# c0nrad's c0rner

## Learning and learning

Mar 16, 2022 - 4 minute read - simulation stat mech

# Introduction

The Ising model is a pretty nifty little model. From just some simple nearest neighbor interactions and binary spin states, we can get non-trivial behavior. I attempted to solve for the critical temperature, but it will be that non-trivial behavior that will be the reason I was unable to solve for the critical temperature.

## Critical Temperature

One thing that is neat about the Ising model is that when the temperature drops below the “critical temperature”, the model will break symmetry and randomly magnetize in one direction.

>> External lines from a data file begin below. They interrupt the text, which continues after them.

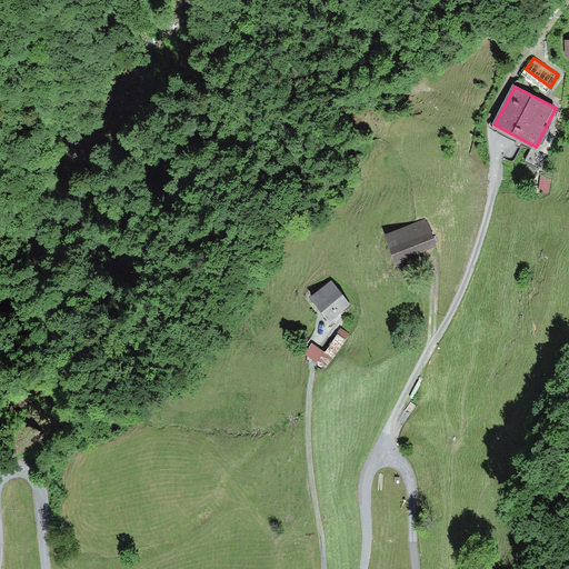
[(542,172),(541,190),(552,191),(553,172),(542,172)]
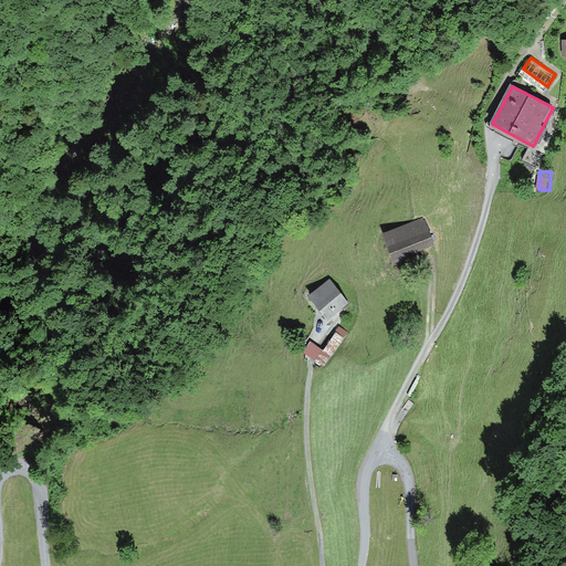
[(425,217),(383,234),(395,264),(437,247),(425,217)]
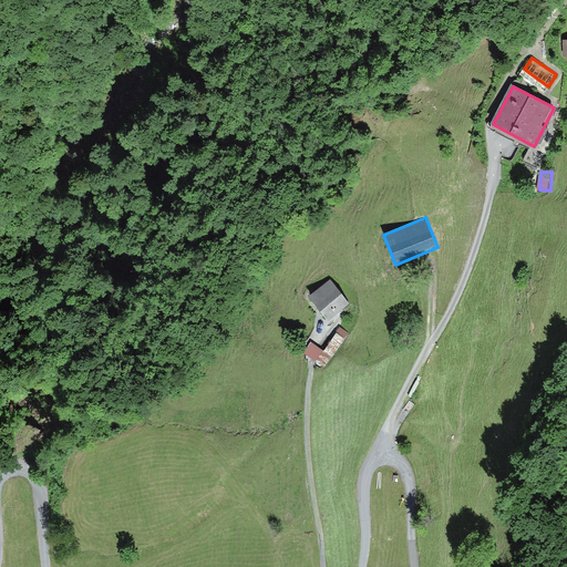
[(333,280),(311,296),(328,319),(349,305),(333,280)]
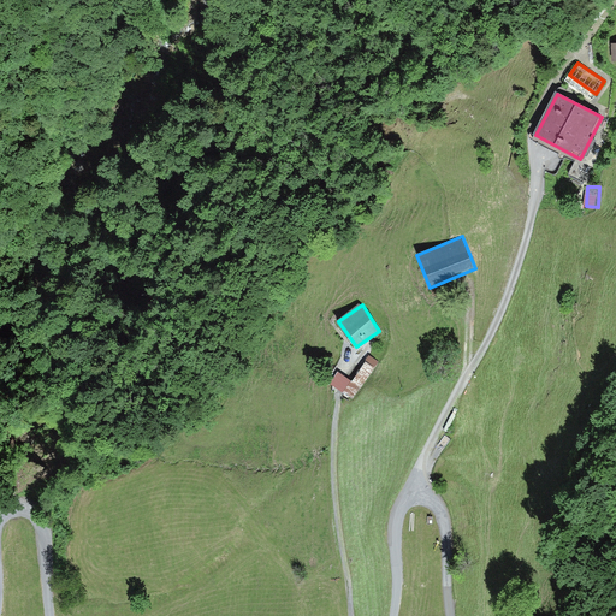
[(341,367),(332,378),(355,396),(383,360),(373,351),(354,377),(341,367)]
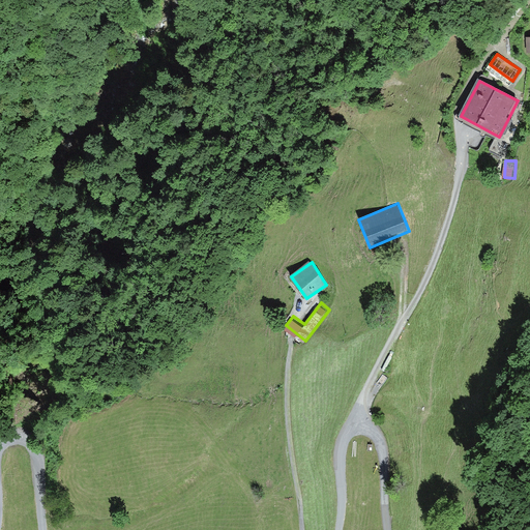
All buildings are outlined.
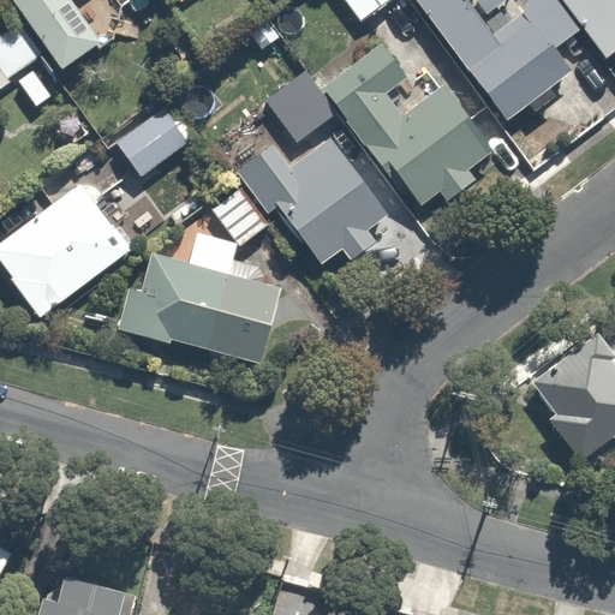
[(10,0),(55,66),(96,39),(89,27),(124,4),(120,0),(10,0)]
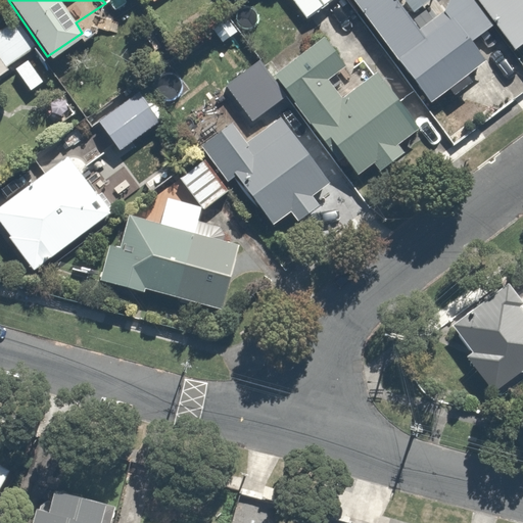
[(289,0),(305,19),(330,0),(289,0)]
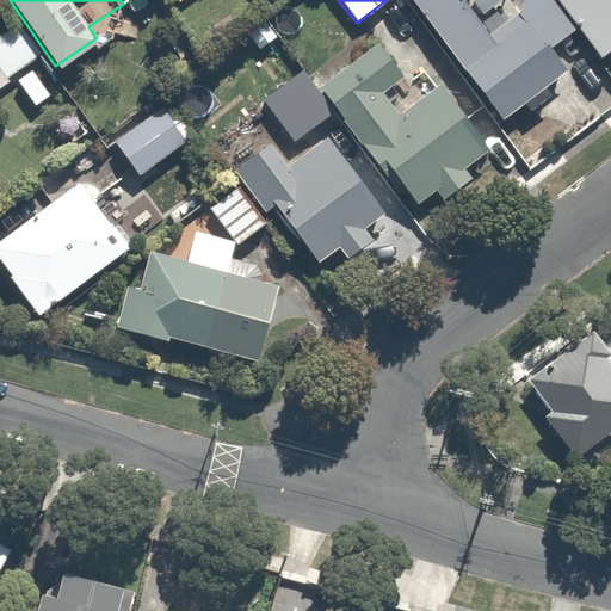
[(418,0),(505,118),(571,71),(554,48),(578,30),(555,0),(526,0),(520,13),(489,36),(463,0),(418,0)]
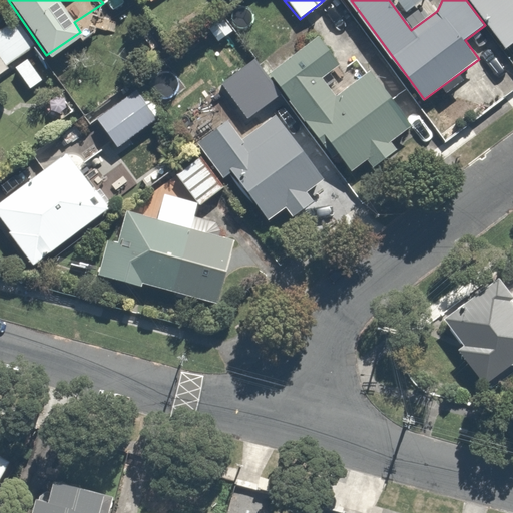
[(512,0),(469,0),(506,48),(512,42),(512,0)]
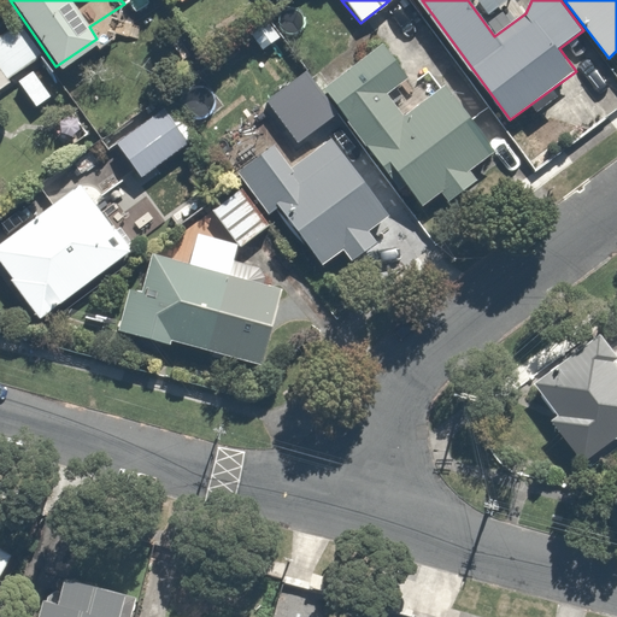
[(0,33),(0,87),(37,63),(13,24),(0,33)]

The calculation of that critical temperature has been done for the 2D Ising Model $$\frac{2}{\ln{(1 + \sqrt{2})}}$$, but not the 3D model. There was some recent research in the area, but as far as I know, no exact solution.

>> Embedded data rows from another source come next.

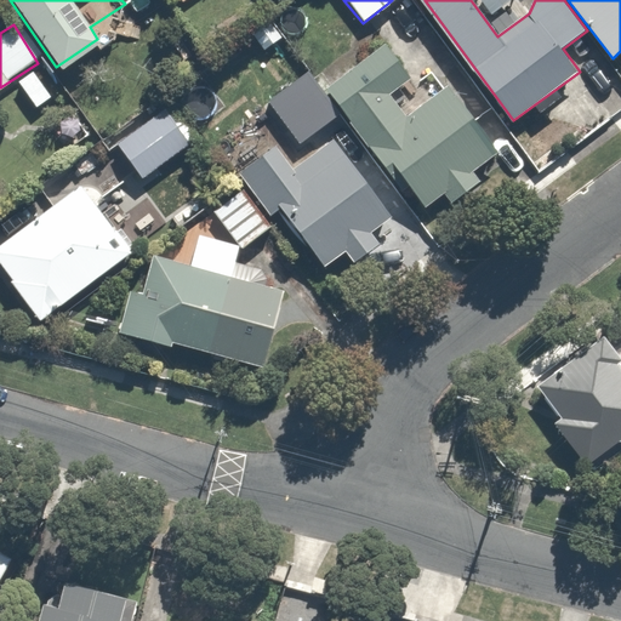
[(386,44),(326,89),(391,177),(399,171),(426,208),(444,193),(451,203),(480,181),(473,171),(497,153),(449,87),(408,118),(391,93),(411,78),(386,44)]
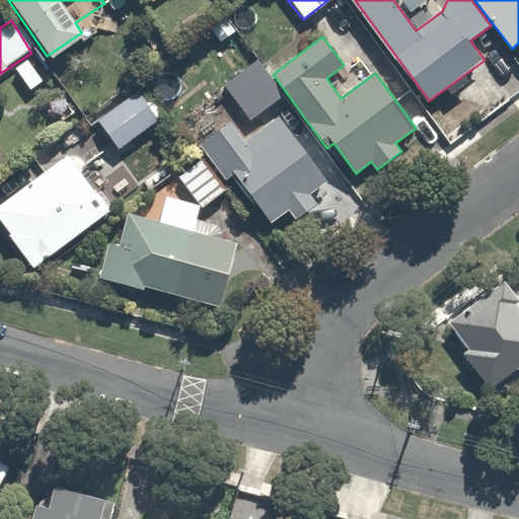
[(27,58),(12,68),(27,91),(43,80),(27,58)]
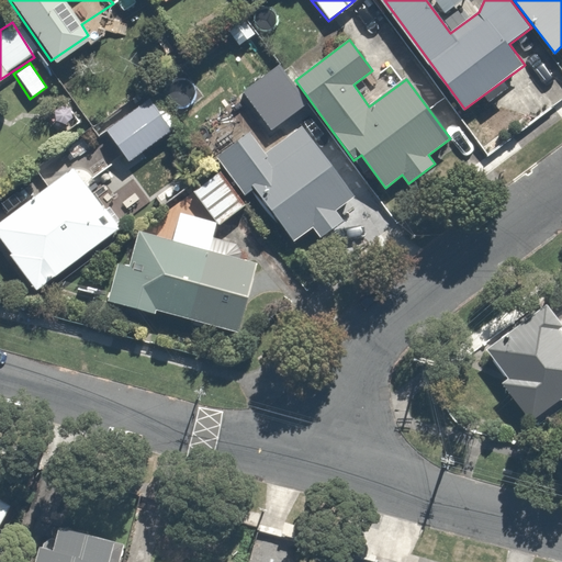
[(280,66),(244,91),(270,128),(307,103),(280,66)]
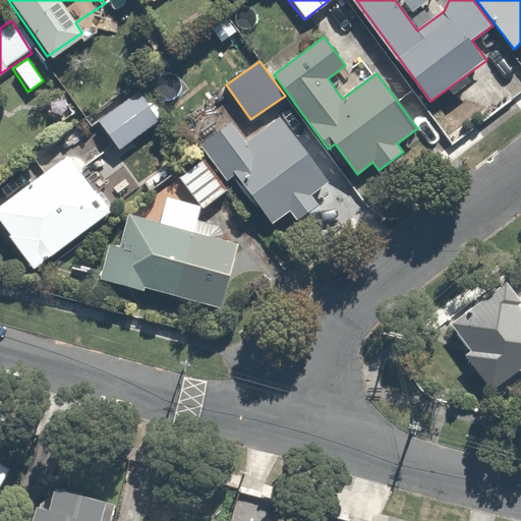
[(157,124),(136,93),(97,120),(117,151),(157,124)]
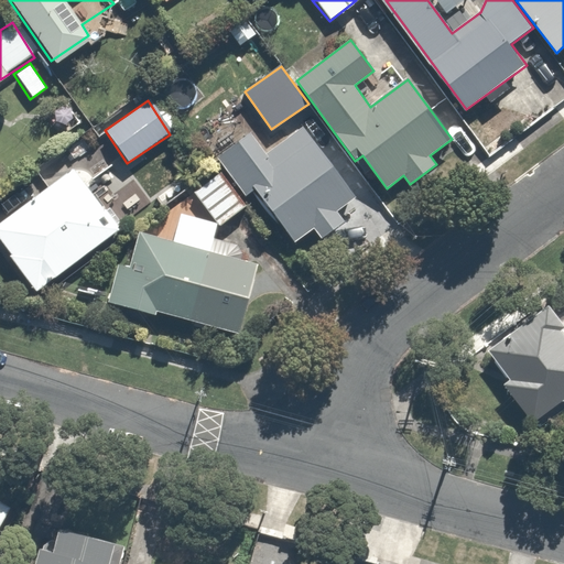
[(247,137),(219,158),(290,245),(308,229),(317,239),(339,221),(328,208),(351,190),(301,127),(263,158),(247,137)]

What a fun challenge to attempt!

## My failed attempt

The big picture of my attempt: For a specific magnetization and temperature, why not calculate the probability that we move towards “conforming magnetization” or away from it. We do this by counting states and then multiplying a lot of probabilities together (basically following a single step of the metropolis algorithm, multiple steps if nothing happens).

I started with the 2D model since this method should easily extend to 3D, and we can verify it works in 2D.

The code can be found here.

It produces images like this:

We can see that for different temperatures, the simulation will tend towards “conforming magnetization” or away to randomness.

I already knew it didn’t seem right, but I plugged it into sympy and took some derivatives and plots of this 2D function:

The exact critical temperature we’re looking for is around 2.269. And we’re looking for the temperature that just kisses the X axis, which on the plot is around 2.1.

### What went wrong

For this algorithm to work, I calculate the probability of each local spot occurring (example: a spin up in the middle, with 3 spin down neighbors). Since we’re looking at 5 different spots at once (middle, plus 4 neighbors), there’s 2^5 (32) different types of spots. So we just calculate the probability that each state will switch or not towards chaos (using metropolisis), and multiply it by the probability of that specific spot occurring.

To calculate the probability of a spot occurring, I use the overall magnetization $$M$$ and just make a naive $$M^4$$ sort of calculation to get the probability that all the neighbors are spin up (and continue for the other 31 states).

This would work fine if there wasn’t non-trivial behavior.

The problem is that Ising is non-trivial! There are domains of similar spins, so I can’t just say the probability of all spin ups is $$M^4$$, it’s slightly more likely since they like to group up compared to just have one spot of off color.

.

You can see above that even with an equal probability of purple or yellow at the critical temperature, it’s not evenly spread around, it’s clumpy.

### A bandaid attempt

Okay, so we can’t use the average magnetization to calculate the probability of each of the 32 local states. Can we use nearest neighbor spin correlation functions $$<s>$$?

I again naively thought we could just find some $$s(M, T)$$ (what is the probability that a neighbor is the same color given a magnetization and temperature) function that would give us the correct number, (spoiler that also won’t work, for reasons later).

So, I tried to fit a function to $$s(M, T)$$ (data taken from long running simulations):

But I was unable to find a function that fit exactly. (I was reading an older book that says it hasn’t been solved for the 2D case, which makes sense)

And recently I realized this idea was also flawed from the start. For example, there are two different states that have three white cells (with one in the middle). You could have the three white cells in a line, or the three white cells in the corner. Both would be the same probability according to $$s(M,T)$$ but due to the non-trivial grouping, they should not have the same probability.

## Conclusion

I was a little disappointed that the method didn’t end up working out. It was an exciting few days getting everything working, and finding the flaw was a little but heartbreaking, but I ended up learning a lot. And my calculations were surprisingly close to the exact solution!

Not sure what is next, maybe I’ll finally do the QFT electron magnetic moment calculation.